Every entry must appear in the answer exactly as it does here.
»»
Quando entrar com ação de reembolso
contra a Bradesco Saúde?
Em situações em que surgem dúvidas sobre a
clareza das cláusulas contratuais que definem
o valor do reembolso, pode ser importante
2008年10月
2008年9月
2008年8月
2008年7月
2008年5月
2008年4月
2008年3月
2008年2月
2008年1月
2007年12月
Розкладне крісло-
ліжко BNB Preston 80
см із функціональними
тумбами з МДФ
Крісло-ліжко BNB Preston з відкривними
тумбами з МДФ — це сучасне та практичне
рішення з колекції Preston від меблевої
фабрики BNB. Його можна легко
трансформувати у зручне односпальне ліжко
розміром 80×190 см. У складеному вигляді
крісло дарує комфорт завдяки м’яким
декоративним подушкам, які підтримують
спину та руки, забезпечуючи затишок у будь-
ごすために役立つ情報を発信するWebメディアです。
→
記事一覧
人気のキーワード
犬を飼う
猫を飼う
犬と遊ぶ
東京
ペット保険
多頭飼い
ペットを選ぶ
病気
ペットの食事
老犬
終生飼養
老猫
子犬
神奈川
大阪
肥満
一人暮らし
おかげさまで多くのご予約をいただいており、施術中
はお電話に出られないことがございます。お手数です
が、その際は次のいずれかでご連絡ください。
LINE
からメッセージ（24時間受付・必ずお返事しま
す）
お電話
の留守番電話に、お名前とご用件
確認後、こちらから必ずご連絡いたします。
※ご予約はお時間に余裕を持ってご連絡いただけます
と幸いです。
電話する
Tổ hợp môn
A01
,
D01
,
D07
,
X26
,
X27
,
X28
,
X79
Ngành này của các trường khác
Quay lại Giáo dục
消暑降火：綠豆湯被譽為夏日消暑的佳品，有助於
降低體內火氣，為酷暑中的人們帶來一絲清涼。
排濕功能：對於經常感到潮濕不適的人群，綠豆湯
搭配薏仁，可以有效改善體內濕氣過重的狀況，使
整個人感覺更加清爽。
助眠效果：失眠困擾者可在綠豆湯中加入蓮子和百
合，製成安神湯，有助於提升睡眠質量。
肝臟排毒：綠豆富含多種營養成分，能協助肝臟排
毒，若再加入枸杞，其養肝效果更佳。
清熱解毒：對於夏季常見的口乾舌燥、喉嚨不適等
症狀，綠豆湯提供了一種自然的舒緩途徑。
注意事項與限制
««
■ WRITTEN RESPONSE ■
Quando entrar com ação de reembolso
contra a Bradesco Saúde?
Em situações em que surgem dúvidas sobre a
clareza das cláusulas contratuais que definem
o valor do reembolso, pode ser importante
2008年10月
2008年9月
2008年8月
2008年7月
2008年5月
2008年4月
2008年3月
2008年2月
2008年1月
2007年12月
Розкладне крісло-
ліжко BNB Preston 80
см із функціональними
тумбами з МДФ
Крісло-ліжко BNB Preston з відкривними
тумбами з МДФ — це сучасне та практичне
рішення з колекції Preston від меблевої
фабрики BNB. Його можна легко
трансформувати у зручне односпальне ліжко
розміром 80×190 см. У складеному вигляді
крісло дарує комфорт завдяки м’яким
декоративним подушкам, які підтримують
спину та руки, забезпечуючи затишок у будь-
ごすために役立つ情報を発信するWebメディアです。
→
記事一覧
人気のキーワード
犬を飼う
猫を飼う
犬と遊ぶ
東京
ペット保険
多頭飼い
ペットを選ぶ
病気
ペットの食事
老犬
終生飼養
老猫
子犬
神奈川
大阪
肥満
一人暮らし
おかげさまで多くのご予約をいただいており、施術中
はお電話に出られないことがございます。お手数です
が、その際は次のいずれかでご連絡ください。
LINE
からメッセージ（24時間受付・必ずお返事しま
す）
お電話
の留守番電話に、お名前とご用件
確認後、こちらから必ずご連絡いたします。
※ご予約はお時間に余裕を持ってご連絡いただけます
と幸いです。
電話する
Tổ hợp môn
A01
,
D01
,
D07
,
X26
,
X27
,
X28
,
X79
Ngành này của các trường khác
Quay lại Giáo dục
消暑降火：綠豆湯被譽為夏日消暑的佳品，有助於
降低體內火氣，為酷暑中的人們帶來一絲清涼。
排濕功能：對於經常感到潮濕不適的人群，綠豆湯
搭配薏仁，可以有效改善體內濕氣過重的狀況，使
整個人感覺更加清爽。
助眠效果：失眠困擾者可在綠豆湯中加入蓮子和百
合，製成安神湯，有助於提升睡眠質量。
肝臟排毒：綠豆富含多種營養成分，能協助肝臟排
毒，若再加入枸杞，其養肝效果更佳。
清熱解毒：對於夏季常見的口乾舌燥、喉嚨不適等
症狀，綠豆湯提供了一種自然的舒緩途徑。
注意事項與限制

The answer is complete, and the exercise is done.